Assignment
Retype the data exactly, skipping any picture in it.

Data section
[Start of section]

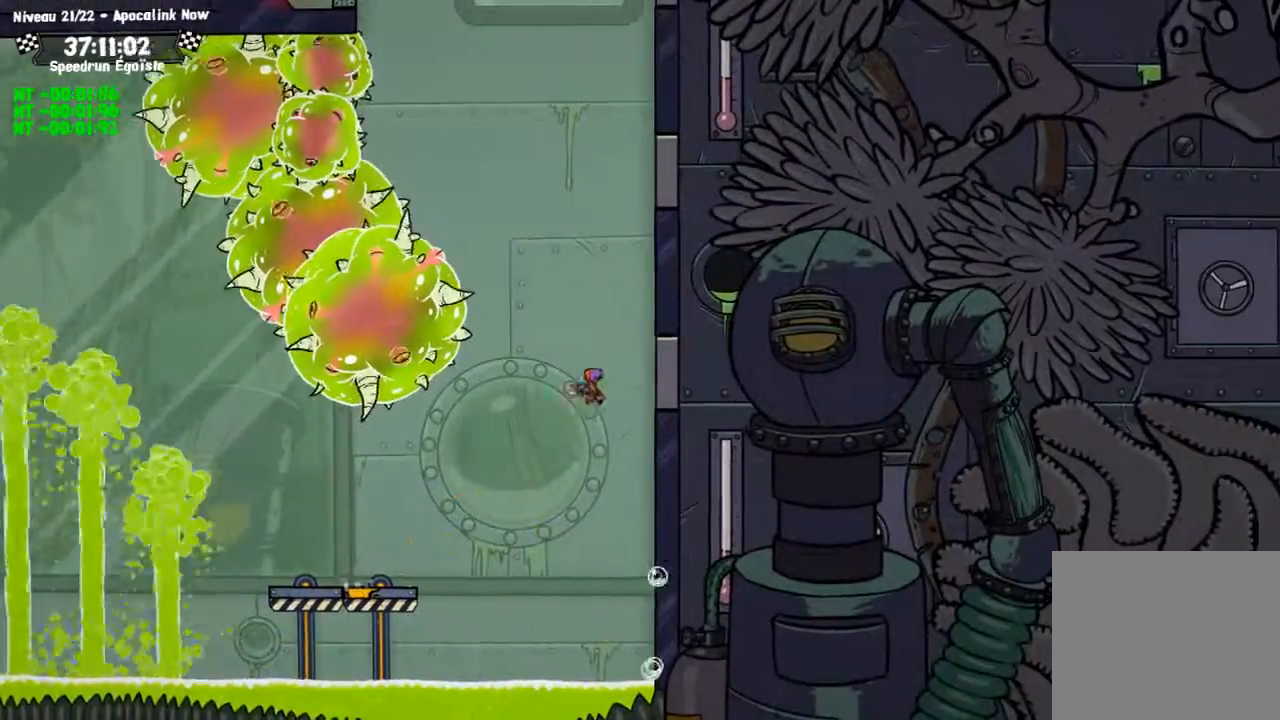
{"buttons": [], "left_stick": "center", "right_stick": "center", "events": [[67, "TRIANGLE", "down"], [200, "TRIANGLE", "up"]]}
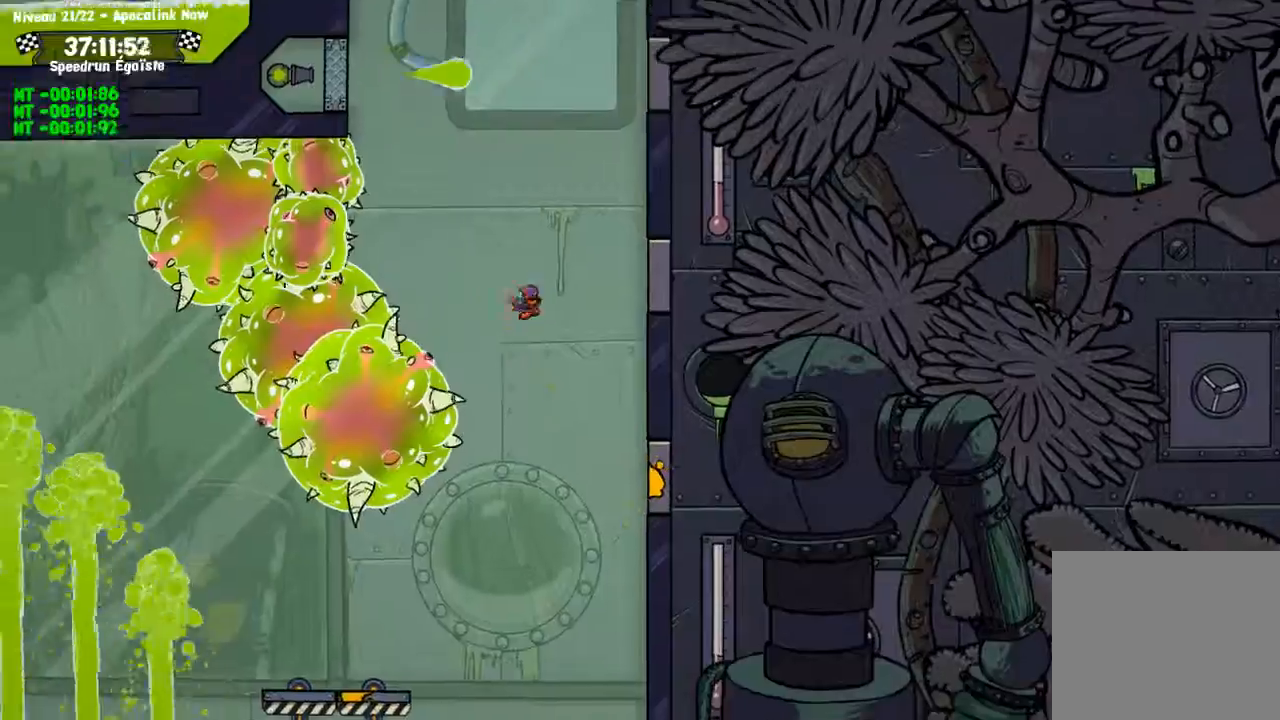
{"buttons": [], "left_stick": "center", "right_stick": "center", "events": [[233, "TRIANGLE", "down"], [333, "TRIANGLE", "up"]]}
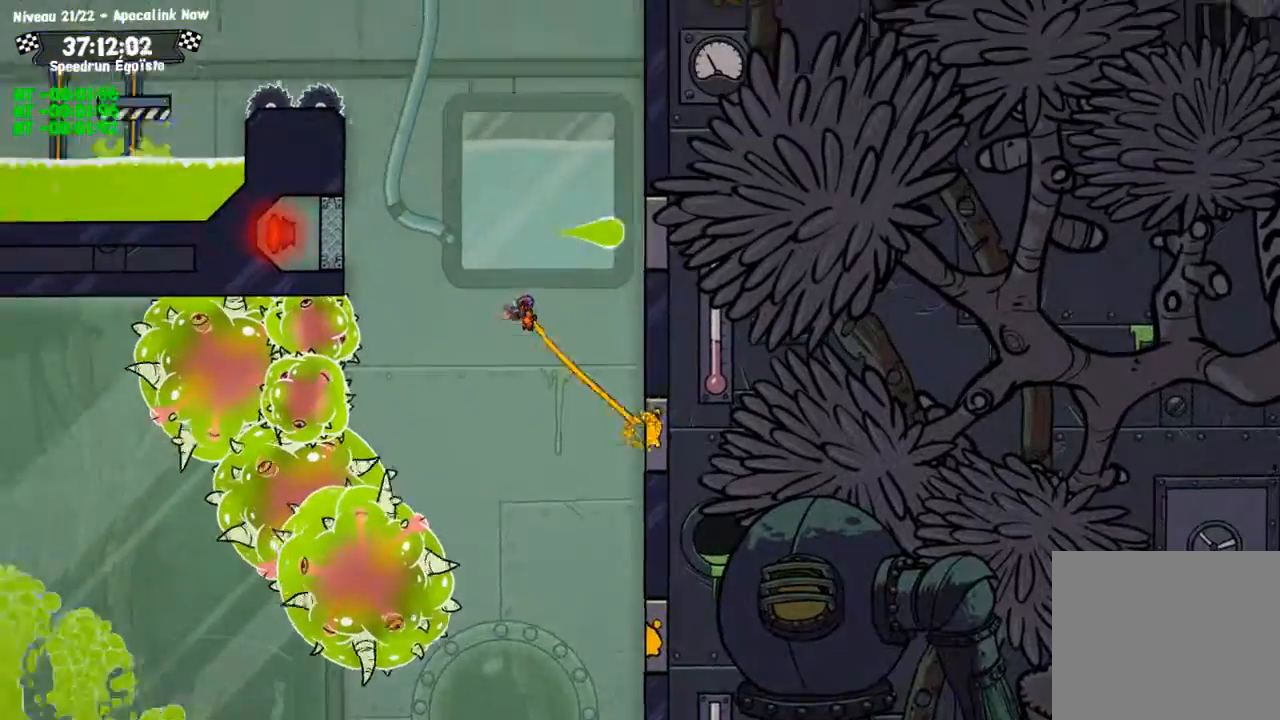
{"buttons": ["TRIANGLE"], "left_stick": "left", "right_stick": "center", "events": [[467, "TRIANGLE", "down"], [501, "left_stick", "left"]]}
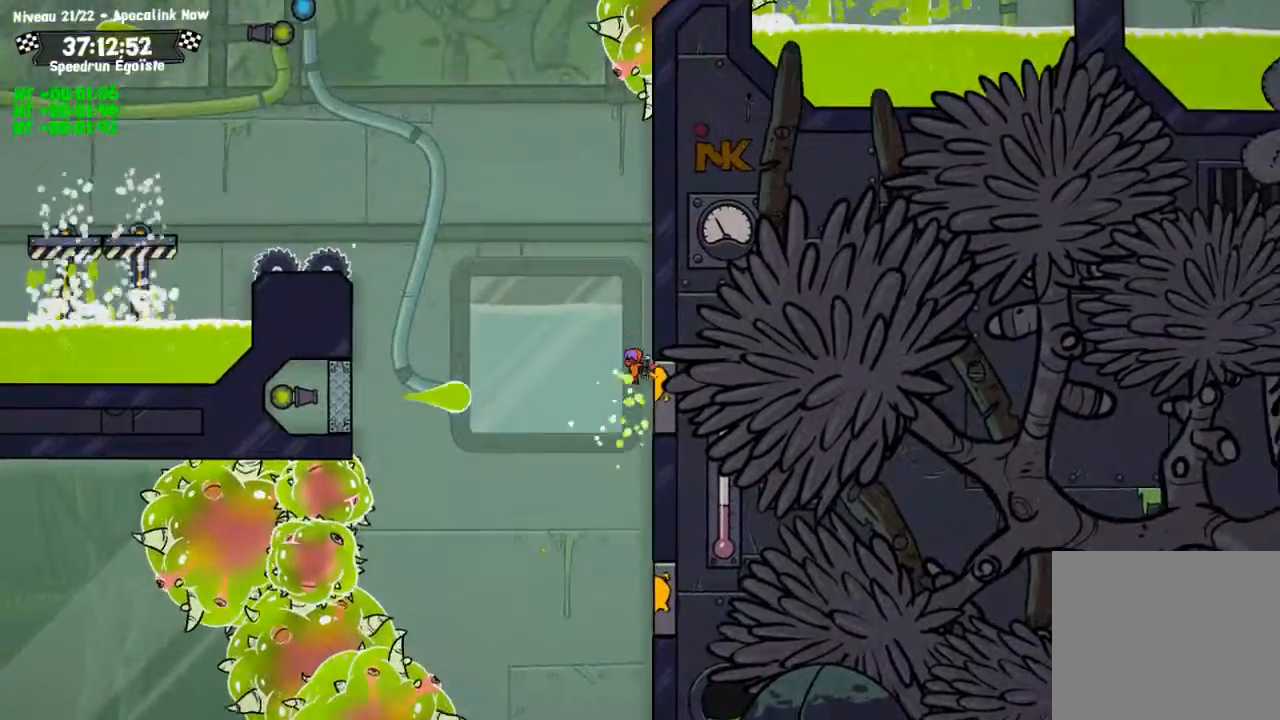
{"buttons": [], "left_stick": "left", "right_stick": "center", "events": [[100, "TRIANGLE", "up"]]}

[End of section]

Written answer
{"buttons": [], "left_stick": "center", "right_stick": "center", "events": [[67, "TRIANGLE", "down"], [200, "TRIANGLE", "up"]]}
{"buttons": [], "left_stick": "center", "right_stick": "center", "events": [[233, "TRIANGLE", "down"], [333, "TRIANGLE", "up"]]}
{"buttons": ["TRIANGLE"], "left_stick": "left", "right_stick": "center", "events": [[467, "TRIANGLE", "down"], [501, "left_stick", "left"]]}
{"buttons": [], "left_stick": "left", "right_stick": "center", "events": [[100, "TRIANGLE", "up"]]}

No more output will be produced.